PAGE —
Long-Lost Wibberley Found After Long Search
By Leonard Wibberley
First Published December 19, 1949
10/16/2022
I was sitting on the rim of the Los Angeles Times copy desk, trying to think of a six-letter word for hieroglyphic in a hurry. That is the trouble about the work of a copy reader. We are constantly solving what amounts to crossword puzzles with only 20 seconds to be spent on each clue.
Then an operator from the city room switchboard called out to me that someone wanted me on the telephone, and I wondered idly which of my creditors now required reassurance.
I said, “Wibberley here” into the phone, and a dispatcher said “One minute please. New York is calling.”
New York? The only people I know in New York are newspapermen, and none of them has the money to call Los Angeles.
Then, a woman’s voice came out of the distance. Only it came not only out of the distance but out of the distance of time.
It said, “Hello, Leonard. This is Anna. How are you?”
Anna. My sister Anna. When I was a small boy in a temper, Anna used to hold my hands until the temper had died down. And then she would let my hands go, and I would bite her heartily because the temper hadn’t died down at all.
Anna. My sister Anna. When our father died suddenly, she took control of the household, for Anna was always the second mother of the family. All the little things that had stopped with grief, Anna set in motion again… laundry… paying the milk bill… ordering groceries… seeing that my brother and I washed properly and changed our linen… senseless things at a time like that, but necessary things, and it was Anna who saw that they were attended to.

INFORMATION PROVIDED —
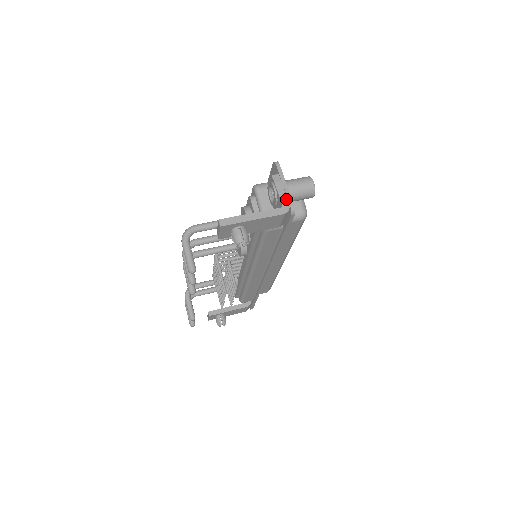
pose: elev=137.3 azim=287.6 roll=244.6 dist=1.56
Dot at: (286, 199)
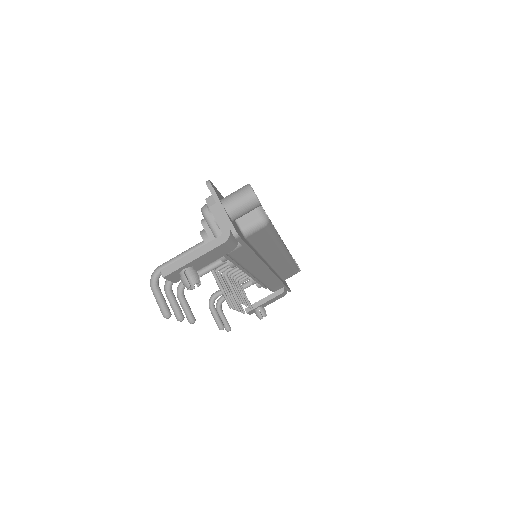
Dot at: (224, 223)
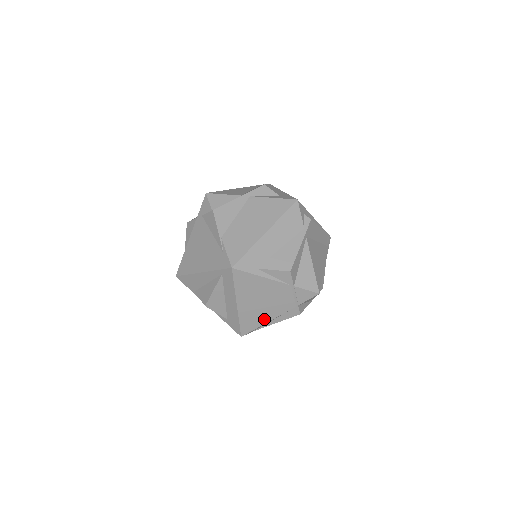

--

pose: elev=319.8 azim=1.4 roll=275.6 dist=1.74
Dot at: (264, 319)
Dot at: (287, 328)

PROBLEMS TO SOLVE —
1. Summarize the column about the phone call from Anna in two sentences.
2. Pick up the column about the phone call from Anna after its last sentence and keep it going.
The data above has nothing to do with the column about the phone call from Anna.

EXERCISE RESPONSES —
1. While Leonard Wibberley was working at the Los Angeles Times copy desk, he was called to the telephone and heard his sister Anna on a call from New York. He remembers how she held his hands during his childhood tempers and how, after their father died suddenly, she took charge of the household and made sure the small, necessary chores were done.

2.
I said I was fine, and Anna said, “Where have you been? I’ve been looking for you all over. We had nearly given up.”
That would be Anna. When I went away, centuries ago, for that is the distance between boyhood and manhood, I did not tell Anna I was going, for there was a tightness in me and a need to walk out into the world and into solitude for a while.
I didn’t write home because things did not go well for a long time and a boy has too much pride to write when things are not too good. Also young men are cruel. They need to be for they need to take on the world in combat to wrest a living for themselves.
And I did not write either because I did not know where I was going to next. All I knew was that I wasn’t staying long where I was, and there was still that animal demand to be alone.
Months changed into years and the years added up to a decade, and where I had been would take a long time to tell.
So I said I had been around here and there. In California for the last three years almost. And Anna said she had been in New York for two years and had been looking for me ever since.
Once when I was driving spikes in the unfriendly ties of the Southern Pacific railroad out on the Nevada desert, with the wind cold enough to make a dead man’s bones cry out, and pitying my mate on the extra gang—a wino whose face was blue with cold, malnutrition, and muscatel—at that time, Anna, the second mother in our family, was in Las Vegas, looking for me.
Then, in happier times, when I was editing the Independent Journal in Marin County, Anna flew into San Francisco. We were perhaps 17 miles apart then, but no one on the San Francisco newspapers knew me. It was only 17 miles, but the time wasn’t ripe for us to meet and she went back to New York, still looking.
She tried everyone I had known in the old days in New York when I was a hotshot newspaperman, but I left town for California not quite knowing where I was going and didn’t want to tell anyone either, for the thing to do when you are going is to get up and go.
Then, by happenstance, I wrote a newspaperman in New York telling him I was in Los Angeles on the Times. And Anna called him, and the circuit was complete.
Anna said, “I’m coming out on a plane. Stay where you are.” And she gave me the name of the hotel she would stay at in Beverly Hills.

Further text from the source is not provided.